Q: Should I create one route table per subnet or share tables across subnets?

Share tables across subnets that follow the same policy. A single route table associated with every subnet that needs the same egress behavior is far easier to reason about and to change, because one edit updates them all and there is exactly one place to read the intent. Creating a unique table per subnet produces dozens of nearly identical tables that drift apart as different engineers edit them, and a drifted table is precisely where silent routing failures hide. Name tables and routes for their purpose rather than their mechanics, so the next engineer understands the intent without reverse-engineering prefixes. Reserve a dedicated table for a subnet only when its routing genuinely differs, such as a perimeter subnet with its own appliance and propagation settings. Managing the shared tables as code, with reviewed changes, keeps the layout consistent and recoverable as the environment grows.

Q: How do service endpoints differ from routing changes for reaching Azure services privately?

Service endpoints and route tables solve adjacent problems differently. A service endpoint does not introduce a private IP or a user-defined route; it tags traffic at the subnet level so an Azure service recognizes it as coming from a trusted subnet and applies network rules accordingly, while the traffic still uses the platform’s optimized path.

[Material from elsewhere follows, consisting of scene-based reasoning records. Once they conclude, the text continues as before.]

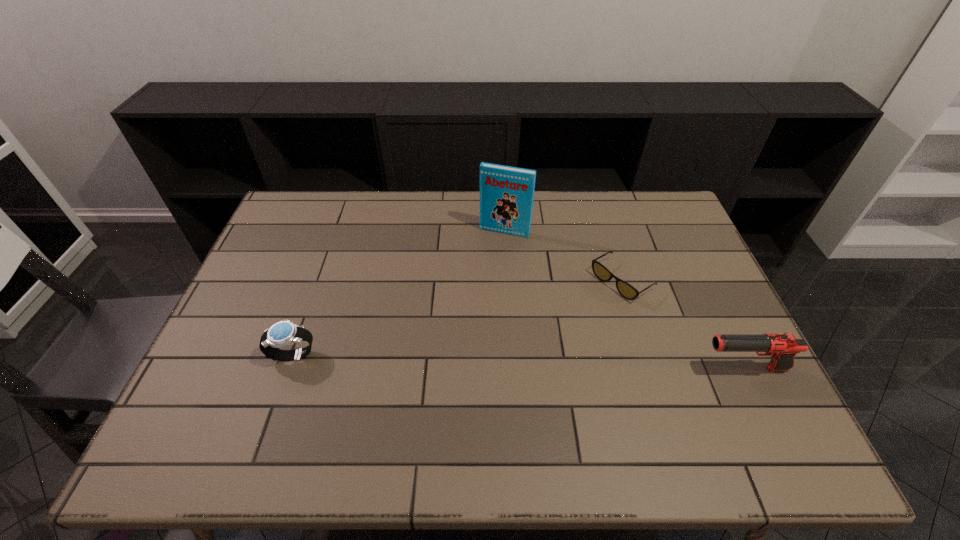
Where is `blank area located 0.270m at the aiming end of the second tallest object`? blank area located 0.270m at the aiming end of the second tallest object is located at coordinates (592, 369).

Where is `vacant space located at the aiming end of the second tallest object`? vacant space located at the aiming end of the second tallest object is located at coordinates (652, 369).

The width and height of the screenshot is (960, 540). I want to click on vacant space situated 0.090m on the front cover of the book, so click(x=491, y=256).

Find the location of a particular element. The image size is (960, 540). vacant area situated on the front cover of the book is located at coordinates (468, 315).

This screenshot has width=960, height=540. Identify the location of free space located 0.160m on the front cover of the book. (485, 271).

The height and width of the screenshot is (540, 960). In order to click on free space located 0.150m on the front-facing side of the second farthest object in this screenshot , I will do `click(565, 321)`.

At what (x,y) coordinates should I click in order to perform the action: click on vacant area located 0.090m on the front-facing side of the second farthest object. Please return your answer as a coordinate pair (x, y). This screenshot has height=540, width=960. Looking at the image, I should click on (581, 310).

What are the coordinates of `vacant position located on the front-facing side of the second farthest object` in the screenshot? It's located at (583, 309).

Find the location of `object that is at the far edge`. object that is at the far edge is located at coordinates (506, 193).

Find the location of `object that is at the left edge`. object that is at the left edge is located at coordinates (283, 333).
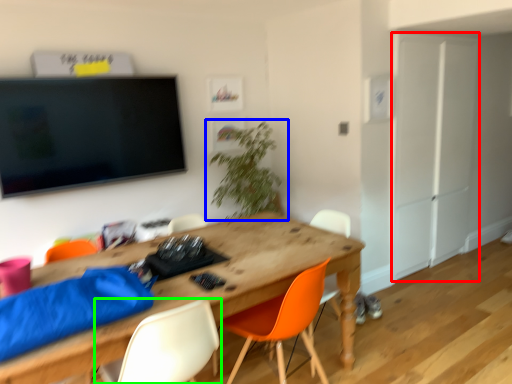
Question: Which is nearer to the armoire (highlighted by a red box)? houseplant (highlighted by a blue box) or chair (highlighted by a green box).

Choices:
 (A) houseplant
 (B) chair

Answer: (A)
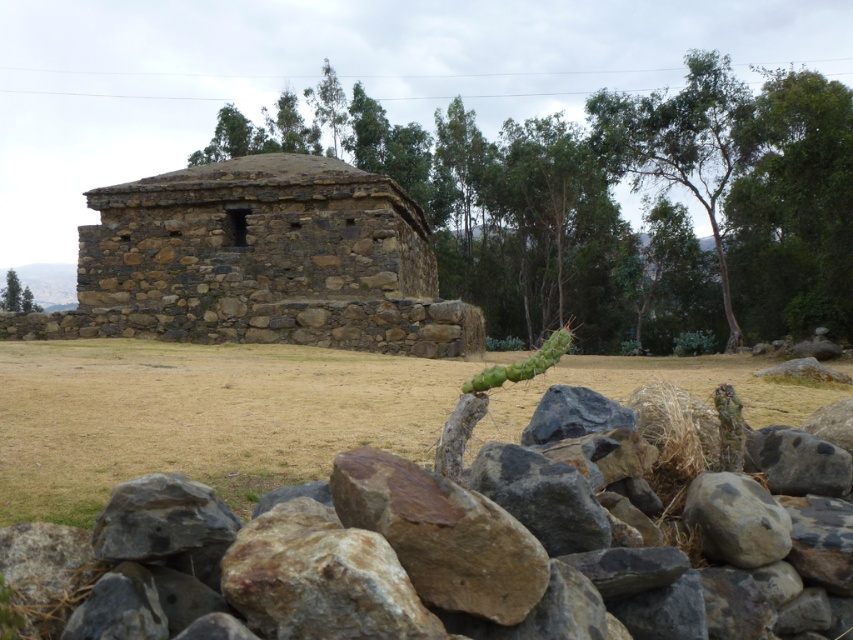
Is point (630, 250) behind point (21, 300)?

No, (630, 250) is in front of (21, 300).

Does brown stone building at center have a lesser height compared to green leafy tree at upper left?

Incorrect, brown stone building at center's height does not fall short of green leafy tree at upper left's.

Which is in front, point (740, 90) or point (10, 275)?

Positioned in front is point (740, 90).

Identify the location of brown stone building at center. (645, 211).

At what (x,y) coordinates should I click in order to perform the action: click on green grass at center. Please return your answer as a coordinate pair (x, y). This screenshot has width=853, height=640. Looking at the image, I should click on (202, 417).

Can you confirm if green grass at center is bigger than green leafy tree at upper left?

No, green grass at center is not bigger than green leafy tree at upper left.

This screenshot has width=853, height=640. Find the location of `green grass at center`. green grass at center is located at coordinates (202, 417).

The width and height of the screenshot is (853, 640). I want to click on green grass at center, so [202, 417].

Can you confirm if brown stone building at center is positioned below brown stone hut at center?

Actually, brown stone building at center is above brown stone hut at center.

The width and height of the screenshot is (853, 640). What do you see at coordinates (645, 211) in the screenshot? I see `brown stone building at center` at bounding box center [645, 211].

What do you see at coordinates (645, 211) in the screenshot?
I see `brown stone building at center` at bounding box center [645, 211].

Because it adds no private address, it interacts with routing far less than a private endpoint does and rarely needs a supporting user-defined route. A private endpoint, by contrast, projects the service into your virtual network as a private IP and installs a specific system route for it. So when you only need a service to trust a subnet, a service endpoint is lightweight and routing-neutral, whereas when you need a private IP reachable across peering or on-premises, a private endpoint with its more specific route is the right tool, and you avoid steering its traffic through an appliance that does not expect it.

Q: How can I make Azure routing failures visible instead of waiting for user reports?

Because routing faults are silent by design, with no data-path log when a packet is dropped or misrouted, you compensate by adding observation the platform does not give you for free. Monitor the health of any appliance that a 0.0.0.0/0 route depends on, since that route makes the appliance a hard dependency for all egress, and alert when it degrades. Watch for unexpected changes to a subnet’s effective routes, which can catch a propagation surprise or an accidental override before it causes an incident. Periodically validate the live next hop for critical source-and-destination pairs using the next-hop diagnostic so a drifted route surfaces proactively. This instrumentation turns the silent class of failures into something you detect and act on, embodying the broader habit of reasoning from the mechanism: once you know routing fails quietly, you build the signal that makes the quiet audible.